TASK STATEMENT:
In the LMCMA documentation below, which gradient-based optimizer is named as the inspiration for LMCMA?

Limited Memory Covariance Matrix Adaptation (LMCMA)

class pypop7.optimizers.es.lmcma.LMCMA(problem, options)[source]

Limited-Memory Covariance Matrix Adaptation (LMCMA).

Note

Currently LMCMA is one of State-Of-The-Art (SOTA) variants of CMA-ES designed especially for large-scale black-box optimization. Inspired by a well-established gradient-based optimizer called L-BFGS, it stores only m direction vectors to reconstruct the covariance matirx on-the-fly, resulting in O(mn) time complexity w.r.t. each sampling, where often m=O(log(n)) and n is the dimensionality of objective function.

Parameters:

problem (dict) –
problem arguments with the following common settings (keys):
- ’fitness_function’ - objective function to be minimized (func),
- ’ndim_problem’ - number of dimensionality (int),
- ’upper_boundary’ - upper boundary of search range (array_like),
- ’lower_boundary’ - lower boundary of search range (array_like).
options (dict) –
optimizer options with the following common settings (keys):
- ’max_function_evaluations’ - maximum of function evaluations (int, default: np.inf),
- ’max_runtime’ - maximal runtime to be allowed (float, default: np.inf),
- ’seed_rng’ - seed for random number generation needed to be explicitly set (int);
and with the following particular settings (keys):
- ’sigma’ - initial global step-size, aka mutation strength (float),
- ’mean’ - initial (starting) point, aka mean of Gaussian search distribution (array_like),
  - if not given, it will draw a random sample from the uniform distribution whose search range is bounded by problem[‘lower_boundary’] and problem[‘upper_boundary’].

SUPPLIED INFORMATION:

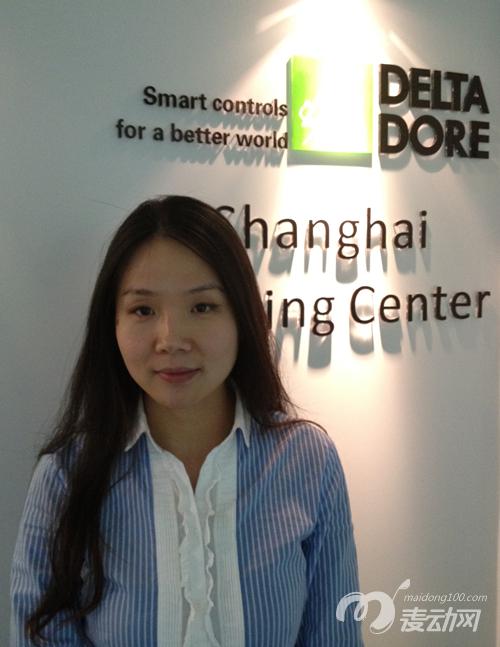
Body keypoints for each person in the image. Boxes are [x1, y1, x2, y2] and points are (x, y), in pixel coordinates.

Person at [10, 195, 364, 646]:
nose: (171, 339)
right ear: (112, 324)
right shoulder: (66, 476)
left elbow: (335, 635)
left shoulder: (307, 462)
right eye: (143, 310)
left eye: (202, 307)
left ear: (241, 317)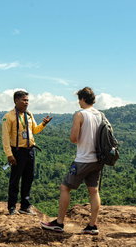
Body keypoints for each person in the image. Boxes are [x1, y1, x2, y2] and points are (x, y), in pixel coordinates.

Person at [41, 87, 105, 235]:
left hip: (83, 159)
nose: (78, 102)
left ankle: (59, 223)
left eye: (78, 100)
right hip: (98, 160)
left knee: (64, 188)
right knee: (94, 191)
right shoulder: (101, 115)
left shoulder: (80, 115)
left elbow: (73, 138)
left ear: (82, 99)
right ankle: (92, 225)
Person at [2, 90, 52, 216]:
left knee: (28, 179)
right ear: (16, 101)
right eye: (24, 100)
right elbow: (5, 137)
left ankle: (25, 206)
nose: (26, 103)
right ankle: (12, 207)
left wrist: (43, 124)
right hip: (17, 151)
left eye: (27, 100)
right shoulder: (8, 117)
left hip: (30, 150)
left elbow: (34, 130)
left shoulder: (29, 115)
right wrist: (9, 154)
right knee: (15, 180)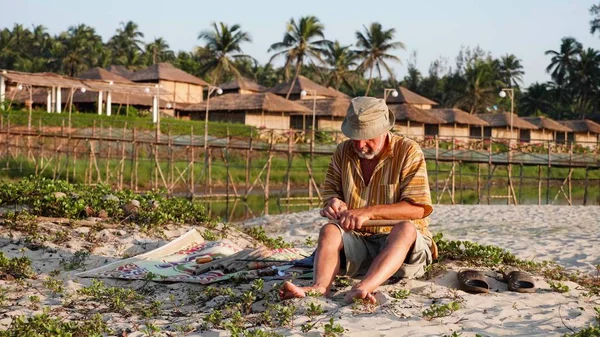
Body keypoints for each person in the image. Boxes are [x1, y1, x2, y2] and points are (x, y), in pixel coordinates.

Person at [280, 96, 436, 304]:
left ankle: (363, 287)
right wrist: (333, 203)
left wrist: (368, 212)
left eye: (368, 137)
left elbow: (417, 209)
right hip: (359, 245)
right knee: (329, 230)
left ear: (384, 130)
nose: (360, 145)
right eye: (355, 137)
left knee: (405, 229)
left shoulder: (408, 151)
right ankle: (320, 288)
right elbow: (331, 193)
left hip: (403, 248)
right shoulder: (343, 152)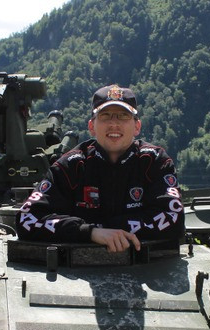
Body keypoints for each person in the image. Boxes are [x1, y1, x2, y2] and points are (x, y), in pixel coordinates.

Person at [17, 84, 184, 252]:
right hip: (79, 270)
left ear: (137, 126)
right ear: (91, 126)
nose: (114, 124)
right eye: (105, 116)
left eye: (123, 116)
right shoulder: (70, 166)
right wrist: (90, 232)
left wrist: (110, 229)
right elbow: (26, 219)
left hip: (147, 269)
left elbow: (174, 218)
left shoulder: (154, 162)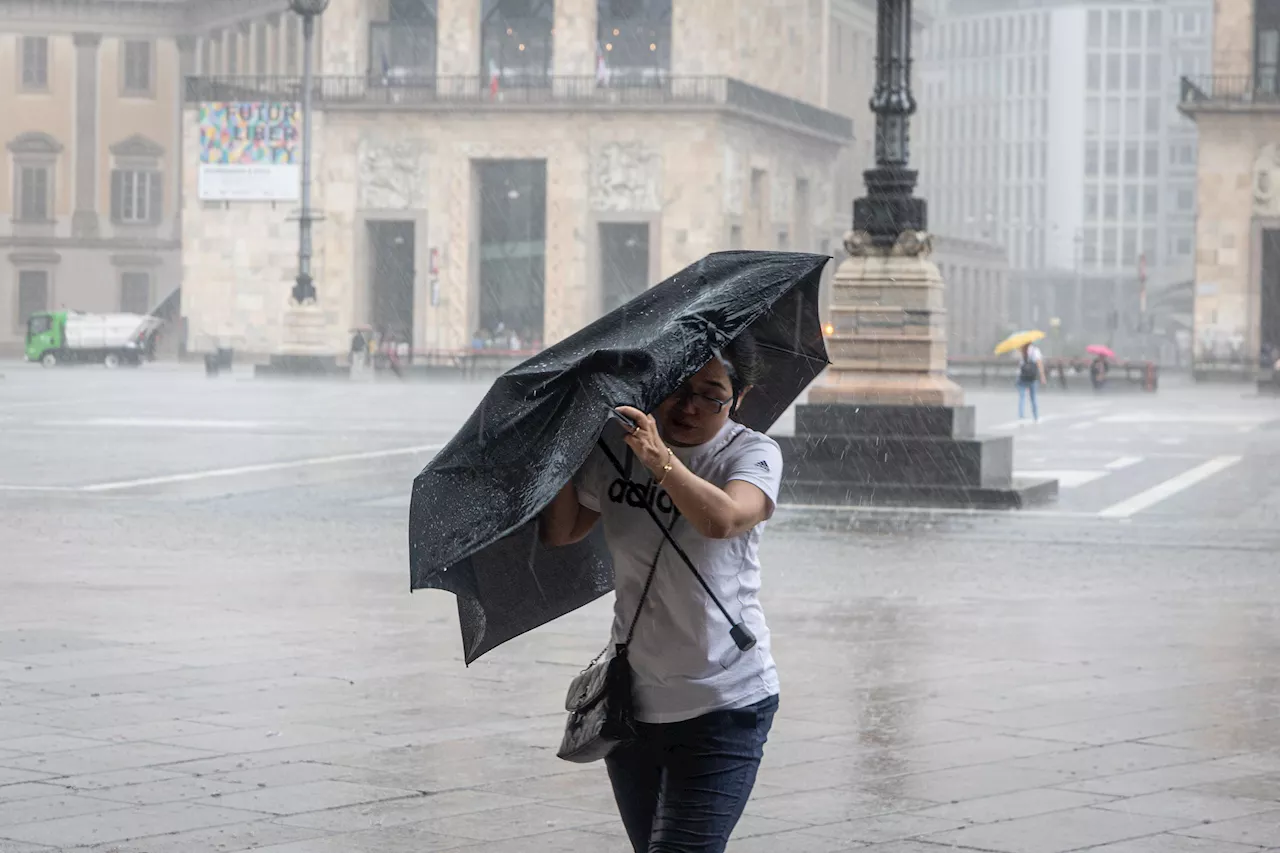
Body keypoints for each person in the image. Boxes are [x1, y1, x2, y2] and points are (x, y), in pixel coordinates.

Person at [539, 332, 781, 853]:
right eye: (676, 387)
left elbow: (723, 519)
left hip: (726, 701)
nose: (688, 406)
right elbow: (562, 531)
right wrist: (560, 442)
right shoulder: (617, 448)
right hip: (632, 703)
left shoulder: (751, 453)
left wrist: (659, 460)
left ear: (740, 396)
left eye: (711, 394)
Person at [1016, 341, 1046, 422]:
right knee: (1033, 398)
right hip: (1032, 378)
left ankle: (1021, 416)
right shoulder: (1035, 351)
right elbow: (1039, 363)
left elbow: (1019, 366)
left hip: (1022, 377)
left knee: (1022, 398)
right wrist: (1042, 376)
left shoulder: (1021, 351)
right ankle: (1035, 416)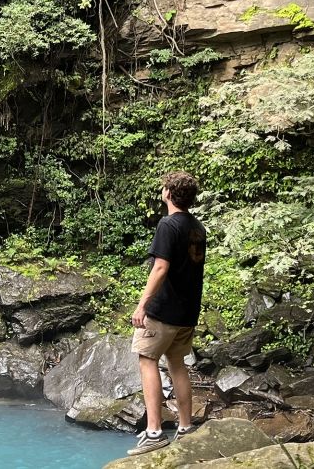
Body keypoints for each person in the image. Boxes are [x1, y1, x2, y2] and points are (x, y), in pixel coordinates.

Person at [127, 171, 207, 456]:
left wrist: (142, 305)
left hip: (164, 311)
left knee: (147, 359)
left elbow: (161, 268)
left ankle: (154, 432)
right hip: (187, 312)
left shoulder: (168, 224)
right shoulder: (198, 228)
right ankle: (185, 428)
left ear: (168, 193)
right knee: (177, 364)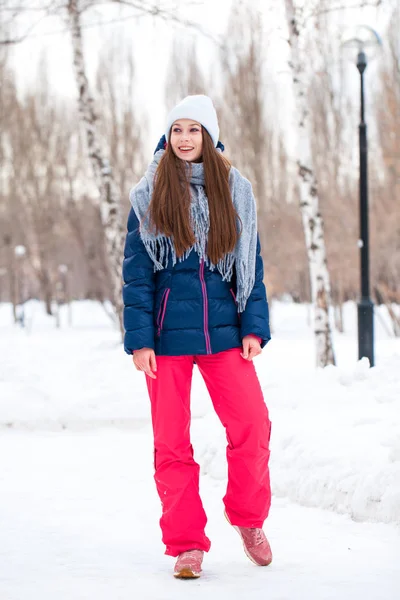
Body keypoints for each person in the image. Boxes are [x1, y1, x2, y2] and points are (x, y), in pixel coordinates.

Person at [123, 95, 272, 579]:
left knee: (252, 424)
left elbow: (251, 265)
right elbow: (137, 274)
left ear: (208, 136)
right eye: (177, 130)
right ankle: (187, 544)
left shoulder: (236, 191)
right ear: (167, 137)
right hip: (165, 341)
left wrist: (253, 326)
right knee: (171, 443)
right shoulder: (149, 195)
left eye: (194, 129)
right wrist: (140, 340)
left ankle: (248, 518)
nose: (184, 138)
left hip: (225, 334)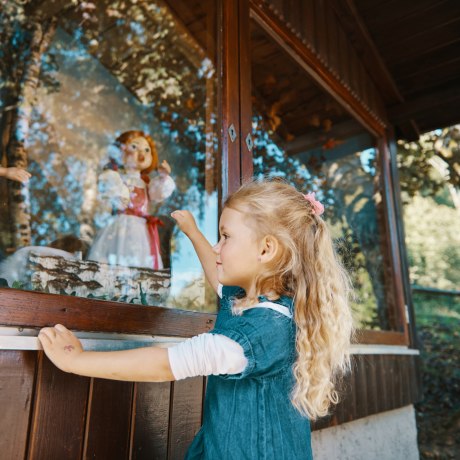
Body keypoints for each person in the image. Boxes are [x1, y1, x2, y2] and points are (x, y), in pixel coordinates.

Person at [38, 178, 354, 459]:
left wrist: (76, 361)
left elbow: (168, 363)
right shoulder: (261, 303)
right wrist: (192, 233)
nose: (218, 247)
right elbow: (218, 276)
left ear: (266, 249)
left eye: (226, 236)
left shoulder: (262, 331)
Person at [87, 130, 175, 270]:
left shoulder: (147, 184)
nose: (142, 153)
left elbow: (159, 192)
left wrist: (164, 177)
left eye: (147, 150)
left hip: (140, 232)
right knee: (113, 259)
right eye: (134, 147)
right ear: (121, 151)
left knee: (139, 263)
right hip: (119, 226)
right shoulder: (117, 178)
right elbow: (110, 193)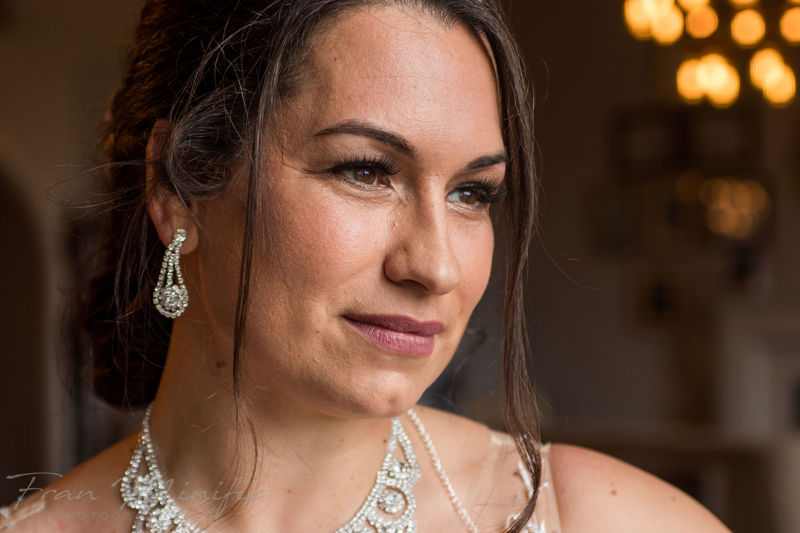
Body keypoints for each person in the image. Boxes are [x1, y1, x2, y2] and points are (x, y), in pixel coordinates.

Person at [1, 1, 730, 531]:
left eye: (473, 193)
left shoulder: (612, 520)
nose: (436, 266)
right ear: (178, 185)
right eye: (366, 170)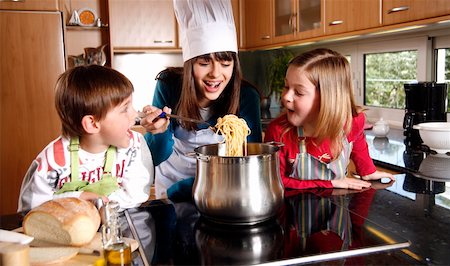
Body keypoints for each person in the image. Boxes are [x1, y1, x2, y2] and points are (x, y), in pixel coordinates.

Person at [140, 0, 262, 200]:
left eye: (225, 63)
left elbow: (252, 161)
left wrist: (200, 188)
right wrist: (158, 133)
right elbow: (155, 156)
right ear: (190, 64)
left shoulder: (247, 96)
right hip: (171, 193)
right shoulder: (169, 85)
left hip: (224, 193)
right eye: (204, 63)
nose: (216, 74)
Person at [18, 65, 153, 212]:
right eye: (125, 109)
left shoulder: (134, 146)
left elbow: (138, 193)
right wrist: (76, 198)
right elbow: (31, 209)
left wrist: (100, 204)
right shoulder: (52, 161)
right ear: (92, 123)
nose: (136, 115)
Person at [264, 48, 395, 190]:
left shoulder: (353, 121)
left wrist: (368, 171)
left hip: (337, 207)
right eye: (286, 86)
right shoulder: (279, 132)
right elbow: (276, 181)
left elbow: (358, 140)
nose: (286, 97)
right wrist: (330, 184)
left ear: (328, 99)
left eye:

WRITTEN SOLUTION:
L-BFGS